Aim of the task: The response should contain every record, reproduced exactly.

########################################

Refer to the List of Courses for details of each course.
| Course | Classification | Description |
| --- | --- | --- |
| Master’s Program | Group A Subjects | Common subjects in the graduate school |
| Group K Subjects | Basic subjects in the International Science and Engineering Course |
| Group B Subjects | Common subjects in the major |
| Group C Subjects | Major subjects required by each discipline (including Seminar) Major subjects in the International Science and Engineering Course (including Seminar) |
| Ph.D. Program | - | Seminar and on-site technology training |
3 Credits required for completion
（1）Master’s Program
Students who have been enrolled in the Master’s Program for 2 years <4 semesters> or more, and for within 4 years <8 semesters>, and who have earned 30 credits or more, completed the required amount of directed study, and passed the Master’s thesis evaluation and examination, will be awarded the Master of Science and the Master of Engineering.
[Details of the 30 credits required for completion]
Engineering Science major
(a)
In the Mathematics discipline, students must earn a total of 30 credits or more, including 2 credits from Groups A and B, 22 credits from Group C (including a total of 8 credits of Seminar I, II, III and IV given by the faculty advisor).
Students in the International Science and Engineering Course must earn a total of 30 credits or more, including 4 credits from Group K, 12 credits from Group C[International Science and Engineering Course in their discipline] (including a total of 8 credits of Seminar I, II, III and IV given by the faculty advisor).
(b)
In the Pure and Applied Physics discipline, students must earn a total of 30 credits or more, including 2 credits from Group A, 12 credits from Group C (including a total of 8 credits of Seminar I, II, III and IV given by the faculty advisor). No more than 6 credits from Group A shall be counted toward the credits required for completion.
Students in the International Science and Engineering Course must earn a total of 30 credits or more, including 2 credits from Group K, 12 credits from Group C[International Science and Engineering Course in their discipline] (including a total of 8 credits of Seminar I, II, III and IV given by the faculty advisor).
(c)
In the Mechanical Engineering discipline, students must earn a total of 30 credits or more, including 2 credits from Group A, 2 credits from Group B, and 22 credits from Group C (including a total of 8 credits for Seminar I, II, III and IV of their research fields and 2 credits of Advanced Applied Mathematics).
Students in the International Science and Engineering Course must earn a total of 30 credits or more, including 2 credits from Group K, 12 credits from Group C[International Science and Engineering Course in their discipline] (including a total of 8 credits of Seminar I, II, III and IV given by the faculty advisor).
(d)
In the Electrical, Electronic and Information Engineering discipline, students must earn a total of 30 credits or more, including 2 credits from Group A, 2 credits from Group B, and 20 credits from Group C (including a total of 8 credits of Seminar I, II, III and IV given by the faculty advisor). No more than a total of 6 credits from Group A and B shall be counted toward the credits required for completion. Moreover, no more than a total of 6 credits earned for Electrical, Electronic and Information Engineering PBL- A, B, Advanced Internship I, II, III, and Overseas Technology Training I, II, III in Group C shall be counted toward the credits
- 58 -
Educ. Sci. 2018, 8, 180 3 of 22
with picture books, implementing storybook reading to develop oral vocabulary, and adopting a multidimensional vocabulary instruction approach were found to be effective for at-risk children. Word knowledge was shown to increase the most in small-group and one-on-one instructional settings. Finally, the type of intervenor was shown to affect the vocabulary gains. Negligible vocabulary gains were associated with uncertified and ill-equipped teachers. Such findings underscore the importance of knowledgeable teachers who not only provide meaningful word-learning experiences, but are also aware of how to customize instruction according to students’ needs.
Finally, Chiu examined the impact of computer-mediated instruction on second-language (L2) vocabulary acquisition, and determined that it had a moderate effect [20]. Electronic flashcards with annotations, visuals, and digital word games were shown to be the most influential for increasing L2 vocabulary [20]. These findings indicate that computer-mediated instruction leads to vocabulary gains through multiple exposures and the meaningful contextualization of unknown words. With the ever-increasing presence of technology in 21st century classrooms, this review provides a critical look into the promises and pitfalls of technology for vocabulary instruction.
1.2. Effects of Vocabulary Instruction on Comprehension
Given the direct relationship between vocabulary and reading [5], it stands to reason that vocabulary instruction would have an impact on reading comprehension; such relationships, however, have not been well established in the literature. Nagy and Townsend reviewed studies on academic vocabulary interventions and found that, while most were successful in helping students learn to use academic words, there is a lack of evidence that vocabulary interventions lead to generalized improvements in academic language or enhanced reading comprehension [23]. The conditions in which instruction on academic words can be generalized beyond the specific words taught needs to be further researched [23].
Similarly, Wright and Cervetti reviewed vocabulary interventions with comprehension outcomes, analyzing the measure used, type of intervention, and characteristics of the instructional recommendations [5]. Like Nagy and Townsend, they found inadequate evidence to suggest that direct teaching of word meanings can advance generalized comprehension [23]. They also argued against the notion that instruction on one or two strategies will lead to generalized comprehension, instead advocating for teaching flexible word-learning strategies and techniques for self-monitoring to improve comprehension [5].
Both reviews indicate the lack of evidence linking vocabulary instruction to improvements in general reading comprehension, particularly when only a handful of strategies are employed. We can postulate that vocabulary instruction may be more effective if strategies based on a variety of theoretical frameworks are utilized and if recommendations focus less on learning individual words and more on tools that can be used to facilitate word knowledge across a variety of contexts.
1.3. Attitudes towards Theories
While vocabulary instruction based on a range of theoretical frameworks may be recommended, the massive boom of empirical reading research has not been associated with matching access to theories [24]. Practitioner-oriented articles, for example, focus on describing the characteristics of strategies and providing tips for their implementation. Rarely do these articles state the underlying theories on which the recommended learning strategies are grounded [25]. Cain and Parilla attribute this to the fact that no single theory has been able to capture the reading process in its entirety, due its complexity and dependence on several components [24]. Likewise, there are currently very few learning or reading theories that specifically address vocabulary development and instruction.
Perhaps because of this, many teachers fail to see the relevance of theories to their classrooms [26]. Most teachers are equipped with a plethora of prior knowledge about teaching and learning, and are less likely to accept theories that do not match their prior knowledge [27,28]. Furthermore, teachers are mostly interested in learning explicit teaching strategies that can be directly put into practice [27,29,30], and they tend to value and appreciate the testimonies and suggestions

########################################

Response area:
Refer to the List of Courses for details of each course.
| Course | Classification | Description |
| --- | --- | --- |
| Master’s Program | Group A Subjects | Common subjects in the graduate school |
| Group K Subjects | Basic subjects in the International Science and Engineering Course |
| Group B Subjects | Common subjects in the major |
| Group C Subjects | Major subjects required by each discipline (including Seminar) Major subjects in the International Science and Engineering Course (including Seminar) |
| Ph.D. Program | - | Seminar and on-site technology training |
3 Credits required for completion
（1）Master’s Program
Students who have been enrolled in the Master’s Program for 2 years <4 semesters> or more, and for within 4 years <8 semesters>, and who have earned 30 credits or more, completed the required amount of directed study, and passed the Master’s thesis evaluation and examination, will be awarded the Master of Science and the Master of Engineering.
[Details of the 30 credits required for completion]
Engineering Science major
(a)
In the Mathematics discipline, students must earn a total of 30 credits or more, including 2 credits from Groups A and B, 22 credits from Group C (including a total of 8 credits of Seminar I, II, III and IV given by the faculty advisor).
Students in the International Science and Engineering Course must earn a total of 30 credits or more, including 4 credits from Group K, 12 credits from Group C[International Science and Engineering Course in their discipline] (including a total of 8 credits of Seminar I, II, III and IV given by the faculty advisor).
(b)
In the Pure and Applied Physics discipline, students must earn a total of 30 credits or more, including 2 credits from Group A, 12 credits from Group C (including a total of 8 credits of Seminar I, II, III and IV given by the faculty advisor). No more than 6 credits from Group A shall be counted toward the credits required for completion.
Students in the International Science and Engineering Course must earn a total of 30 credits or more, including 2 credits from Group K, 12 credits from Group C[International Science and Engineering Course in their discipline] (including a total of 8 credits of Seminar I, II, III and IV given by the faculty advisor).
(c)
In the Mechanical Engineering discipline, students must earn a total of 30 credits or more, including 2 credits from Group A, 2 credits from Group B, and 22 credits from Group C (including a total of 8 credits for Seminar I, II, III and IV of their research fields and 2 credits of Advanced Applied Mathematics).
Students in the International Science and Engineering Course must earn a total of 30 credits or more, including 2 credits from Group K, 12 credits from Group C[International Science and Engineering Course in their discipline] (including a total of 8 credits of Seminar I, II, III and IV given by the faculty advisor).
(d)
In the Electrical, Electronic and Information Engineering discipline, students must earn a total of 30 credits or more, including 2 credits from Group A, 2 credits from Group B, and 20 credits from Group C (including a total of 8 credits of Seminar I, II, III and IV given by the faculty advisor). No more than a total of 6 credits from Group A and B shall be counted toward the credits required for completion. Moreover, no more than a total of 6 credits earned for Electrical, Electronic and Information Engineering PBL- A, B, Advanced Internship I, II, III, and Overseas Technology Training I, II, III in Group C shall be counted toward the credits
- 58 -
Educ. Sci. 2018, 8, 180 3 of 22
with picture books, implementing storybook reading to develop oral vocabulary, and adopting a multidimensional vocabulary instruction approach were found to be effective for at-risk children. Word knowledge was shown to increase the most in small-group and one-on-one instructional settings. Finally, the type of intervenor was shown to affect the vocabulary gains. Negligible vocabulary gains were associated with uncertified and ill-equipped teachers. Such findings underscore the importance of knowledgeable teachers who not only provide meaningful word-learning experiences, but are also aware of how to customize instruction according to students’ needs.
Finally, Chiu examined the impact of computer-mediated instruction on second-language (L2) vocabulary acquisition, and determined that it had a moderate effect [20]. Electronic flashcards with annotations, visuals, and digital word games were shown to be the most influential for increasing L2 vocabulary [20]. These findings indicate that computer-mediated instruction leads to vocabulary gains through multiple exposures and the meaningful contextualization of unknown words. With the ever-increasing presence of technology in 21st century classrooms, this review provides a critical look into the promises and pitfalls of technology for vocabulary instruction.
1.2. Effects of Vocabulary Instruction on Comprehension
Given the direct relationship between vocabulary and reading [5], it stands to reason that vocabulary instruction would have an impact on reading comprehension; such relationships, however, have not been well established in the literature. Nagy and Townsend reviewed studies on academic vocabulary interventions and found that, while most were successful in helping students learn to use academic words, there is a lack of evidence that vocabulary interventions lead to generalized improvements in academic language or enhanced reading comprehension [23]. The conditions in which instruction on academic words can be generalized beyond the specific words taught needs to be further researched [23].
Similarly, Wright and Cervetti reviewed vocabulary interventions with comprehension outcomes, analyzing the measure used, type of intervention, and characteristics of the instructional recommendations [5]. Like Nagy and Townsend, they found inadequate evidence to suggest that direct teaching of word meanings can advance generalized comprehension [23]. They also argued against the notion that instruction on one or two strategies will lead to generalized comprehension, instead advocating for teaching flexible word-learning strategies and techniques for self-monitoring to improve comprehension [5].
Both reviews indicate the lack of evidence linking vocabulary instruction to improvements in general reading comprehension, particularly when only a handful of strategies are employed. We can postulate that vocabulary instruction may be more effective if strategies based on a variety of theoretical frameworks are utilized and if recommendations focus less on learning individual words and more on tools that can be used to facilitate word knowledge across a variety of contexts.
1.3. Attitudes towards Theories
While vocabulary instruction based on a range of theoretical frameworks may be recommended, the massive boom of empirical reading research has not been associated with matching access to theories [24]. Practitioner-oriented articles, for example, focus on describing the characteristics of strategies and providing tips for their implementation. Rarely do these articles state the underlying theories on which the recommended learning strategies are grounded [25]. Cain and Parilla attribute this to the fact that no single theory has been able to capture the reading process in its entirety, due its complexity and dependence on several components [24]. Likewise, there are currently very few learning or reading theories that specifically address vocabulary development and instruction.
Perhaps because of this, many teachers fail to see the relevance of theories to their classrooms [26]. Most teachers are equipped with a plethora of prior knowledge about teaching and learning, and are less likely to accept theories that do not match their prior knowledge [27,28]. Furthermore, teachers are mostly interested in learning explicit teaching strategies that can be directly put into practice [27,29,30], and they tend to value and appreciate the testimonies and suggestions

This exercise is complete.